Update, 3/31: “While Audran remains the image of Parisian sophistication in Chabrol’s bourgeois dramas of the 1960s and 70s, Babette’s Feast proved a fitting, if belated, tribute to her talent, beauty and elegance,” writes Ginette Vincendeau for Sight & Sound.

Update, 4/3: “Audran’s looks often seemed to typecast her as a French bourgeoise, as in The Discreet Charm of the Bourgeoisie (1972), where Luis Buñuel took her unflappable dinner-party manners and pushed them as far as they would go,” writes Farran Smith Nehme in the Village Voice. “But her roles for Chabrol, while superficially similar to one another, have tremendous variation in personality and values.”


“U.S. industry veteran Barbara Stone, producer, distributor and founder of London’s iconic Gate Cinema, has died aged eighty-three in the UK capital,” reports Andreas Wiseman for Deadline. “Stone and her late husband David worked in the film business most of their lives, both in the U.S. and in the UK, playing an important role in distributing independent and avant-garde movies during the 1970s and 80s.” Not only did they introduce UK audiences to the likes of Rainer Werner Fassbinder and Jonas Mekas, but the Gate would also “show classic films that others passed on, including La Cage aux Folles (1978), and Woody Allen’s Annie Hall (1977) and Manhattan (1979). Derek Jarman’s Sebastiane (1976), with Latin dialogue and subtitles, reportedly saw queues for weeks. . . . Meanwhile, their west-London home became well known to the likes of Bernardo Bertolucci, Martin Scorsese, Jonathan Demme, Wallace Shawn, Robert Kramer, Agnès Varda, and Anouk Aimée.”

Andy Lewis, who, along with his brother, Dave wrote the screenplay for Alan J. Pakula’s Klute (1971) starring Jane Fonda and Donald Sutherland, has passed away at the age of ninety-three. Movie City News points us to the story in the Keene Sentinel as well as to a conversation with Lewis recorded in 2013 for The Next Reel.

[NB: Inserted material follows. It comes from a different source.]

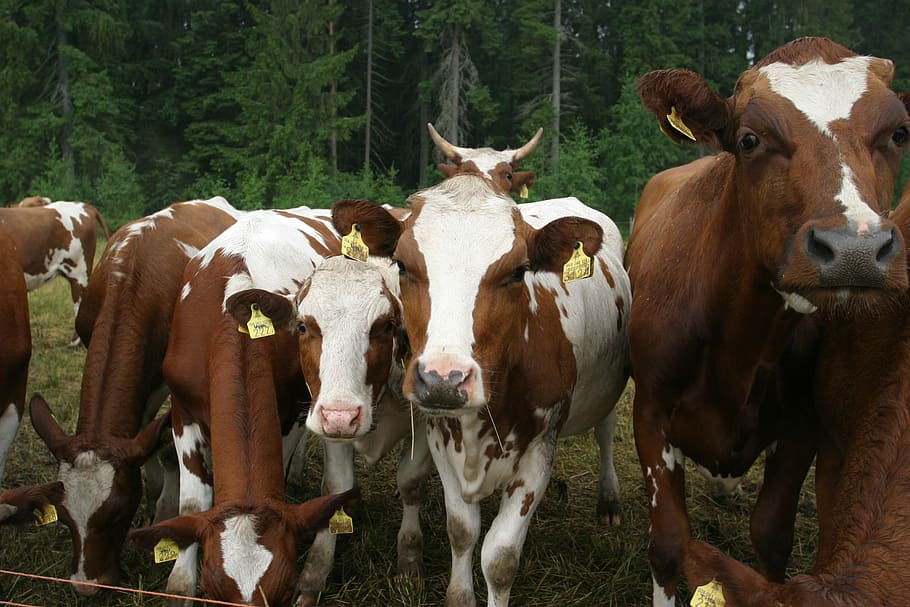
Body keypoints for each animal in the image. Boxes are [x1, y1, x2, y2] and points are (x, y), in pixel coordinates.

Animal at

“Louise Latham, the actress who made her big-screen debut by portraying the manipulative mother of Tippi Hedren's character in Alfred Hitchcock's suspense thriller Marnie, has died,” writes the Hollywood Reporter’s Mike Barnes. “She went on to appear in other movies like Firecreek (1968) with James Stewart and Henry Fonda; White Lightning (1973) with Burt Reynolds; The Sugarland Express (1974) in Steven Spielberg's first feature; Mass Appeal (1984) with Jack Lemmon; Paradise (1991) with Melanie Griffith and Don Johnson; and Love Field (1992) with Michelle Pfeiffer.” Latham was ninety-five.

Michael Gershman, a cinematographer who would not only shoot but also direct several episodes of Buffy the Vampire Slayer and Crossing Jordan, was seventy-three. Erin Nyren for Variety: “Gershman studied under cinematographer Vilmos Zsigmond as a camera assistant on films like The Deer Hunter, Heaven’s Gate, The River,The Blow Out, and The Rose during the ’70s and ’80s.”